Claude Goasguen est intervenu lors du colloque organisé, le 24 mai à l'Assemblée nationale, par les fédérations d'enseignement supérieur associatif, sur le thème du financement.
"L’enseignement supérieur privé
s’inscrit dans une profonde réforme du monde de
l’enseignement supérieur dans son ensemble. Nous nous
orientons vers une fusion des systèmes, avec des
différenciations internes. La loi sur les universités
que nous avons votée, aux côtés de
Valérie Pécresse, sans difficulté,
transforme profondément notre système universitaire.
Elle crée l’autonomie des établissements
universitaires. Il s’agit d’une révolution pour les
universités françaises, qui s’étaient
limitées, jusqu'alors, à une vision juridique de
l’autonomie. Celle-ci, dans sa nouvelle acception, fait partie du
substrat politique que le Président de la République a
souhaité donner à son système universitaire, et
nous ne l’abandonnerons pas.
Ce paysage remodelé appellera
des changements dans le financement des établissements. Si la
notion d’autonomie n’implique pas, en soi, la concurrence, elle
suppose tout de même une émulation entre établissements.

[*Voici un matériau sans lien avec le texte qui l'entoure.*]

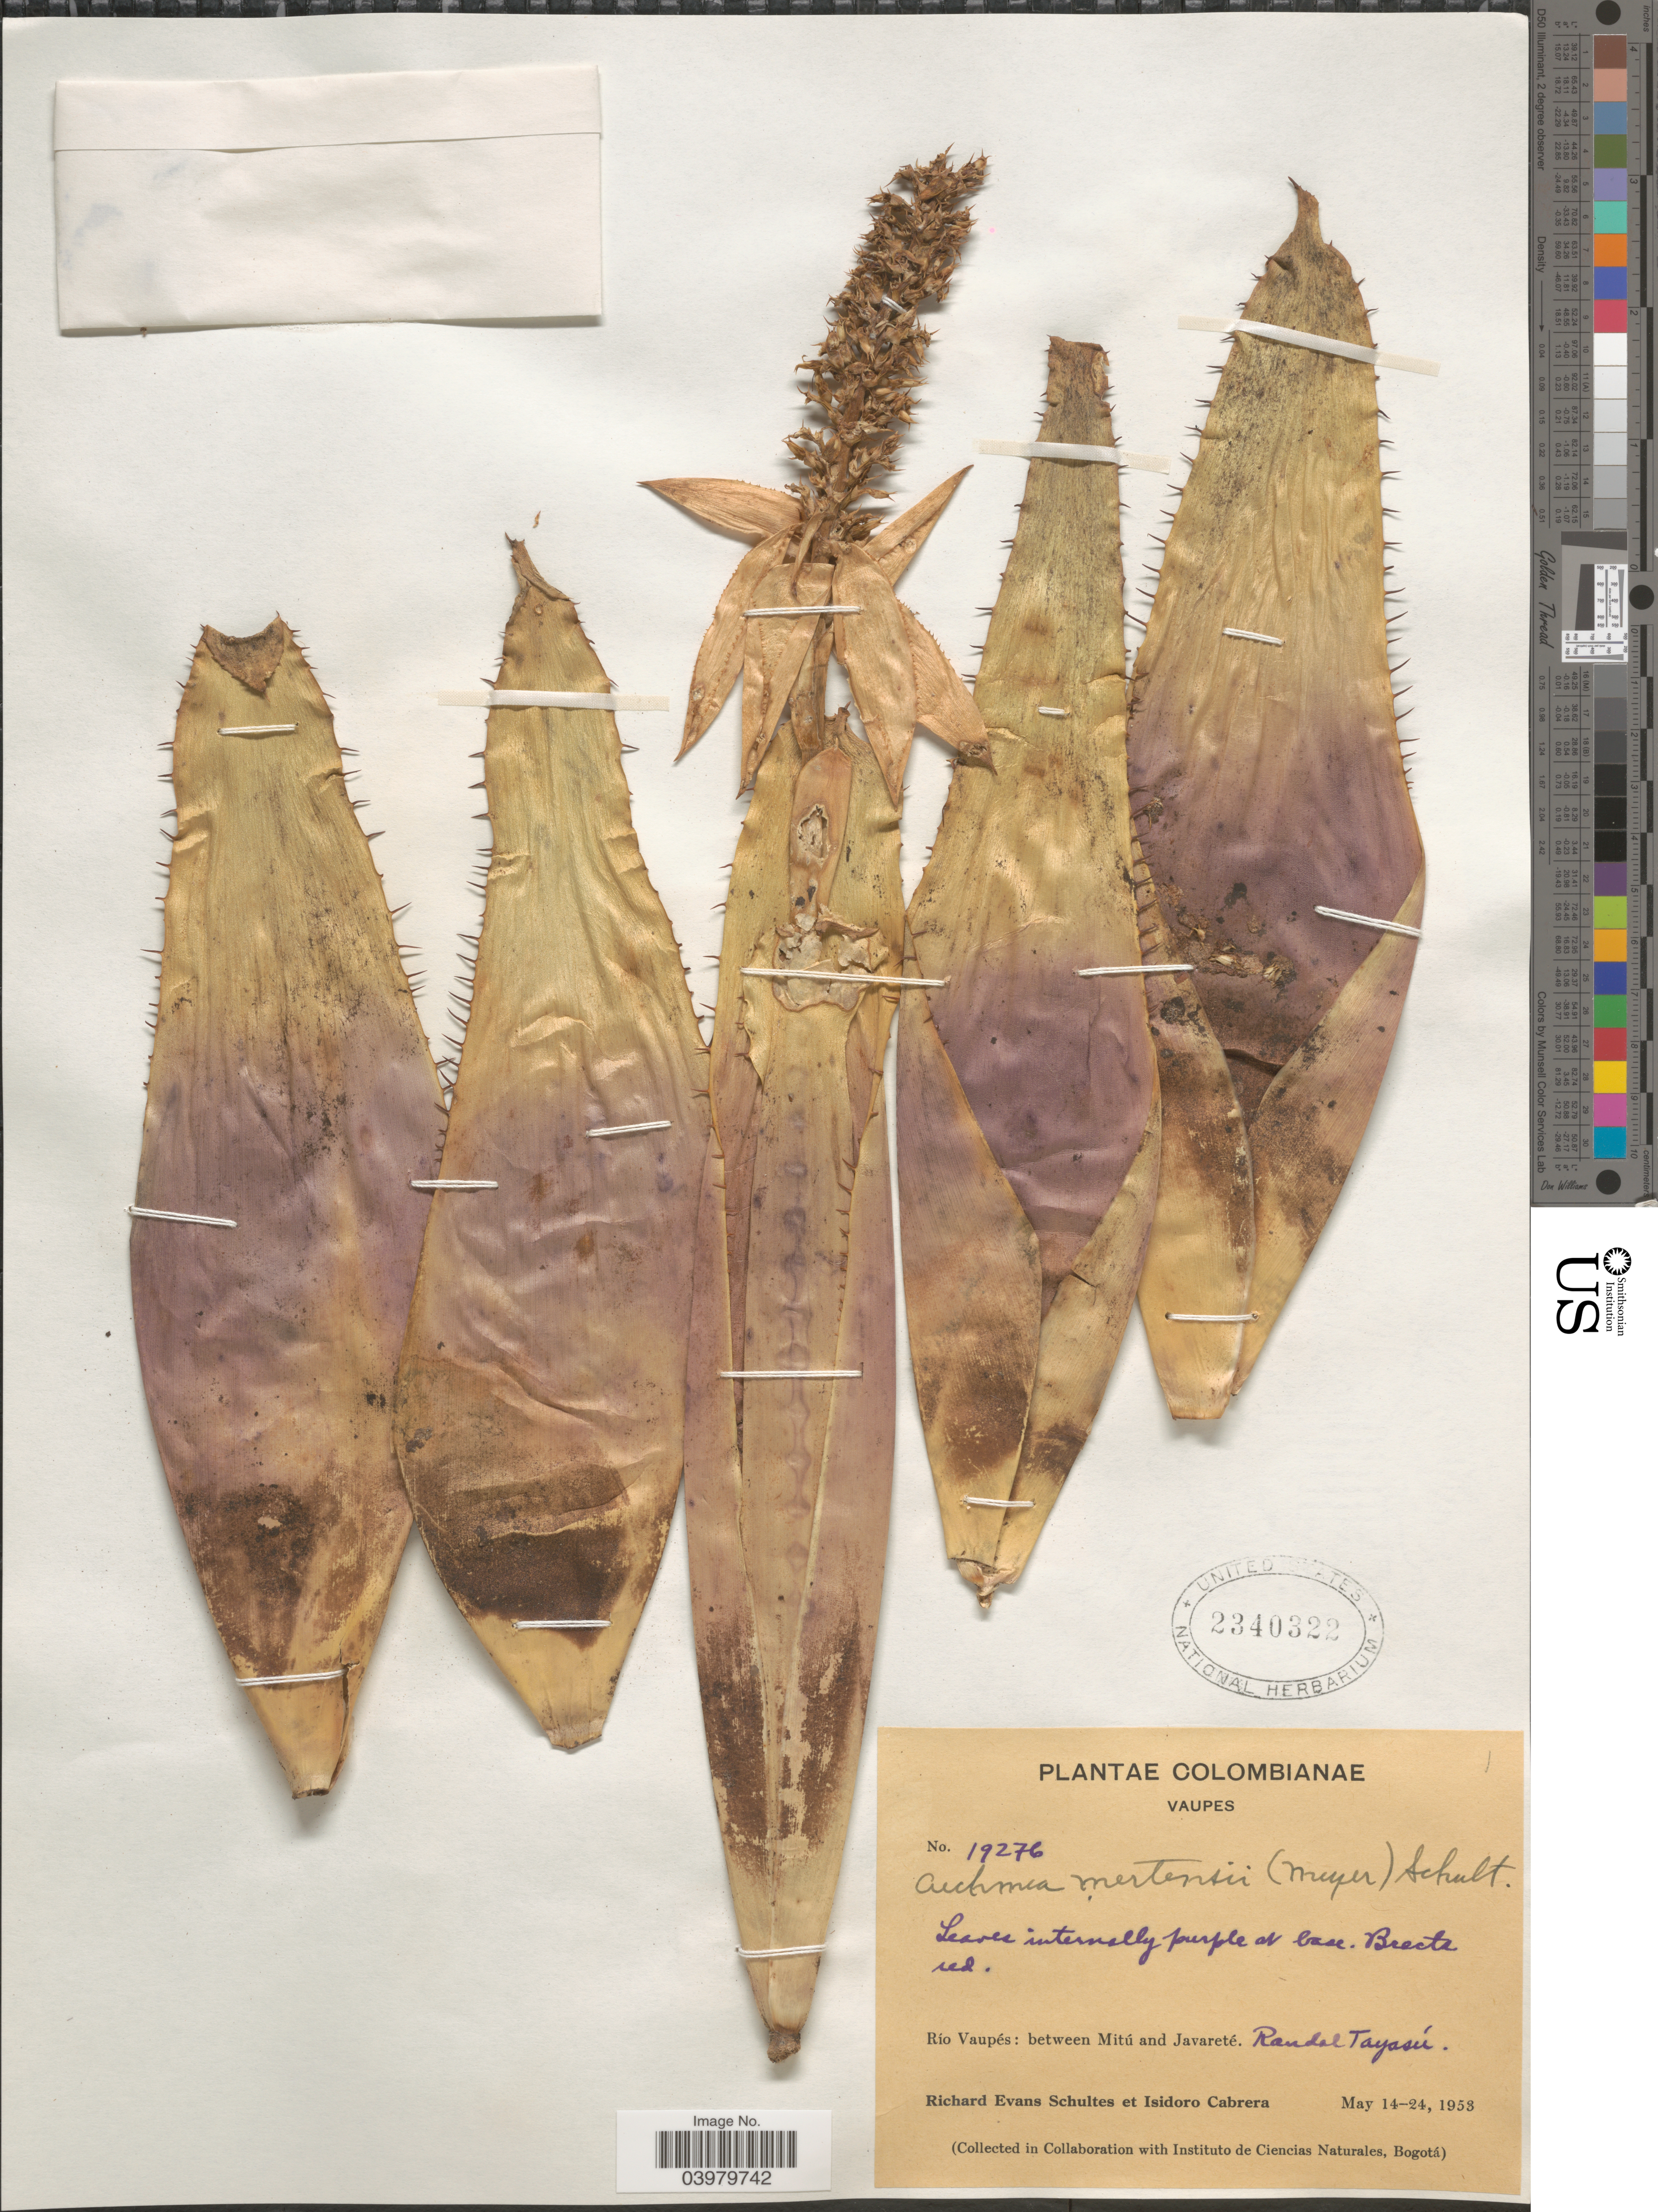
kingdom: Plantae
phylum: Tracheophyta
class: Liliopsida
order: Poales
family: Bromeliaceae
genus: Aechmea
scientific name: Aechmea mertensii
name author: (G. Mey.) Schult. & Schult. f.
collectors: R. E. Schultes & I. Cabrera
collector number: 19276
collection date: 1953-05-14/1953-05-24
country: Colombia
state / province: Vaupés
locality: Río Vaupés: between Mitú and Javareté. Randal Tayosú.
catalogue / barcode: US 2340322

L’enseignement supérieur privé bénéficie
d’une plasticité qui lui confère un avantage
important pour tirer parti de ces évolutions, compte tenu
notamment de la possibilité nouvelle de conclure des contrats
internes à un établissement. De plus, l’enseignement
supérieur privé a le mérite d’avoir compris
que l’on pouvait proposer des produits de qualité avec des
structures dont les coûts de fonctionnement sont beaucoup moins
lourds. Des enseignements importants en découlent, pour
l’ensemble du système universitaire.
Par ailleurs, nos universités ne
se tournent pas suffisamment vers l’innovation pédagogique.
Celle-ci constitue, à mes yeux, un des principaux champs de
développement de l’enseignement supérieur privé.
Outre le fait d’échapper à des revendications
systématiques en termes d’affectation de postes, celui-ci
pourra en effet tirer parti, par sa plus grande souplesse, de
nouvelles possibilités pédagogiques, à côté
du système traditionnel d’enseignement public. Enfin,
l’enseignement supérieur privé peut s’appuyer sur
une qualité d’insertion professionnelle unanimement
reconnue. Sur ces bases, un débat pourra s’engager, pourvu
que l’université publique accepte de discuter sérieusement
de formation professionnelle. Un métier est à inventer,
dans ce domaine, mais l’université publique s’y refuse. Il
vous reste à vous emparer du sujet. Il vous appartiendra
ensuite de défendre le principe d’une véritable
émulation entre plusieurs systèmes d’enseignement
supérieur, ce qui peut conduire à poser les questions
de crédit d’une façon nouvelle. Encore faut-il avoir
le courage d’engager ce débat, en reconnaissant, au passage,
que l’enseignement supérieur privé constitue une
source importante d’économies pour la collectivité.
Le Président de la Cour des Comptes l’a lui-même
reconnu dans un rapport récent.
Le moment est opportun pour engager ces
transformations. Le principe de l’autonomie des universités
est aujourd'hui acquis. Dès lors, la notion de contrat est
appelée à se diffuser, à tous les niveaux, et
les moments de crise présentent au moins l’avantage de
permettre d’aborder toutes les questions, sans faux-semblant."